課題内容: 馬橋駅についての文章を2文にまとめよ。

··· ページ抜粋

こんにちは。
今回は馬橋駅についてです。
馬橋駅東口
馬橋駅西口
どちらもしっかり「JR馬橋駅」と
表示されていて、流山線の文字は
見あたりません。 そう…
流山線の馬橋駅は駅舎がないのです。
しいて言えばホーム上の事務室が
それにあたるのでしょうね。
(地方鉄道ではよくあることですが)
その理由を語るには常磐線と流山線の
誕生まで遡らねばなりません。(!)
路線図
(国土地理院の閲覧用を元に加筆)
まず常磐線が開業、ルートから外れた
流山地区を鉄路で接続するために
流山線が敷設されました。
水戸・東京間は当初、水戸線~小山~
東北線経由で大変な大回りでした。
(当時は水戸鉄道、日本鉄道)
そこで東京直結の路線を計画、既設の
川口から分岐、吉川、流山を経由して
柏から水戸街道沿いに水戸線の内原を
結ぶルートで申請が出されました。
(荒川橋梁を節約するため川口分岐)
しかし既に隅田川駅の計画が進行中で
その延長でいくことになり、結果的に
全線ほぼ水戸街道沿いである現在の
最短ルートになったそうです。

······
··· 提供エントリ

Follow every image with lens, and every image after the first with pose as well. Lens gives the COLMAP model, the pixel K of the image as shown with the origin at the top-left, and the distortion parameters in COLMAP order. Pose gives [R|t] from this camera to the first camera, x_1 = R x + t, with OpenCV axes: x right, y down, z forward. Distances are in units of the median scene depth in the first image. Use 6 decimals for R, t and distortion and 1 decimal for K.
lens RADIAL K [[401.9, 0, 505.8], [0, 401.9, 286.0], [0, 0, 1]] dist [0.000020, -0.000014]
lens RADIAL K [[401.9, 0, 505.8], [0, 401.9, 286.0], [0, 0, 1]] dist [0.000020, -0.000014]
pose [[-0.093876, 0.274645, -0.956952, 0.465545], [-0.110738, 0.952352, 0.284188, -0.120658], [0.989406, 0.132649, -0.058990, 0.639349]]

······
··· 提供エントリ

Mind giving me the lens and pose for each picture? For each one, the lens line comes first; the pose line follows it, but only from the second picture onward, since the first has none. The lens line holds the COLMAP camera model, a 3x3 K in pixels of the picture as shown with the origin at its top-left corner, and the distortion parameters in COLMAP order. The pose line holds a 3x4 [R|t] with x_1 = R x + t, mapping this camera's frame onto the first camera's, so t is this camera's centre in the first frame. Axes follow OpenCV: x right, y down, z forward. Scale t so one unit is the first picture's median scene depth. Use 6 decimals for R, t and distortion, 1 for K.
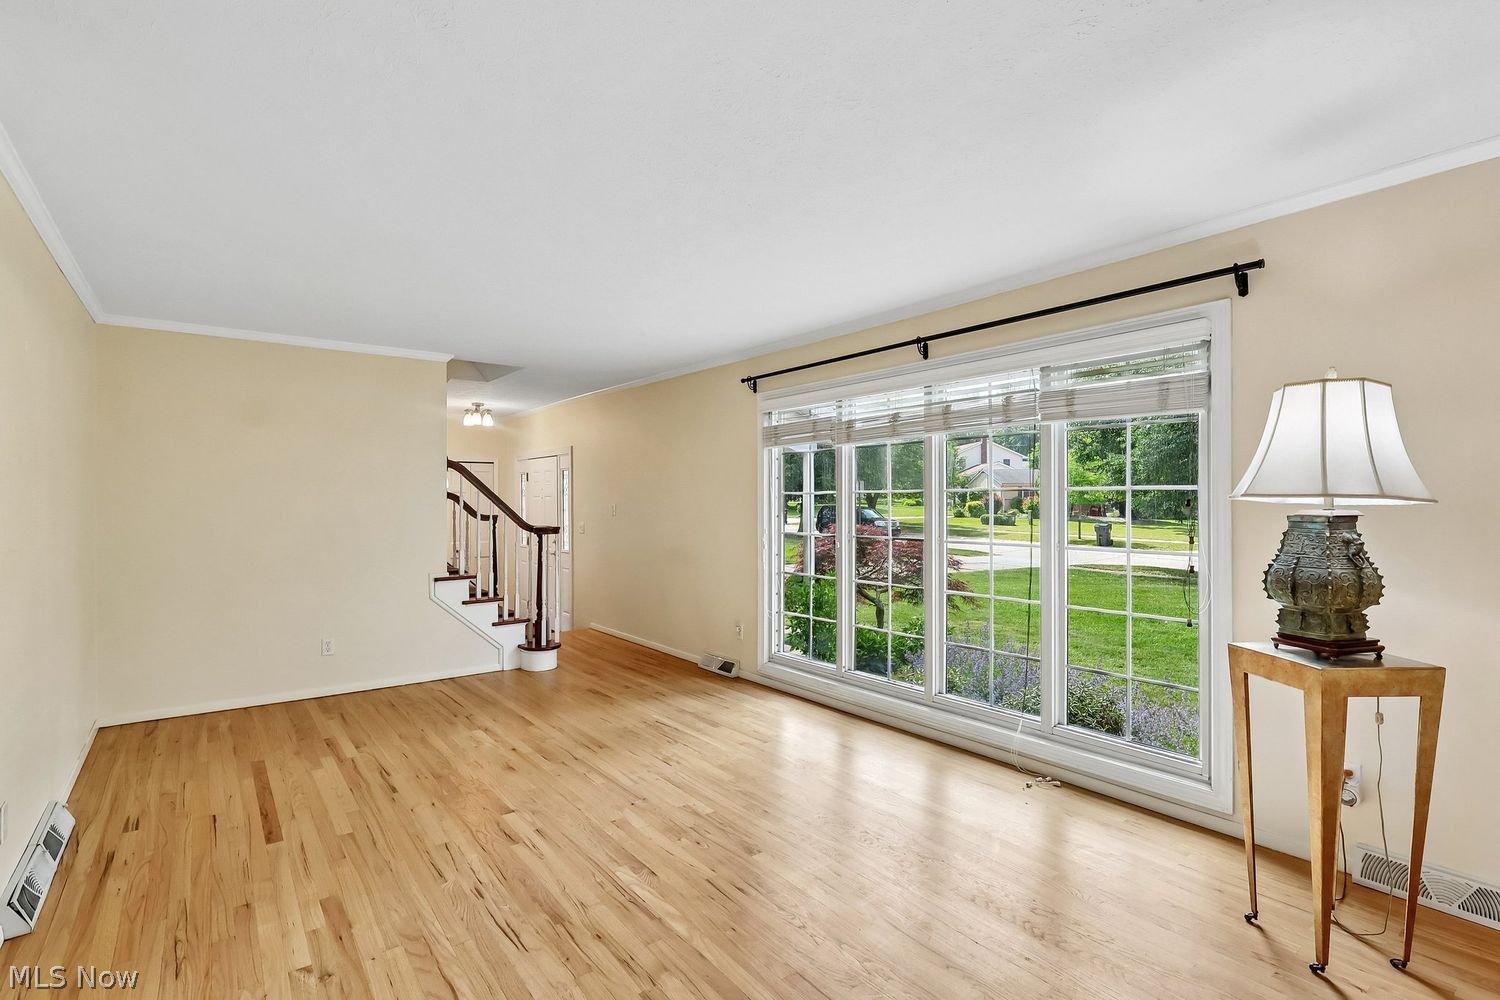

······

実行結果: 馬橋駅の東口と西口にはどちらも「JR馬橋駅」とだけ表示されており、流山線の馬橋駅には駅舎がない。路線の成り立ちとしては、常磐線は当初、川口から分岐して吉川・流山を経由する案で申請されたが、隅田川駅の計画の延長で水戸街道沿いの現在の最短ルートとなり、開業後にルートから外れた流山地区を結ぶため流山線が敷設された。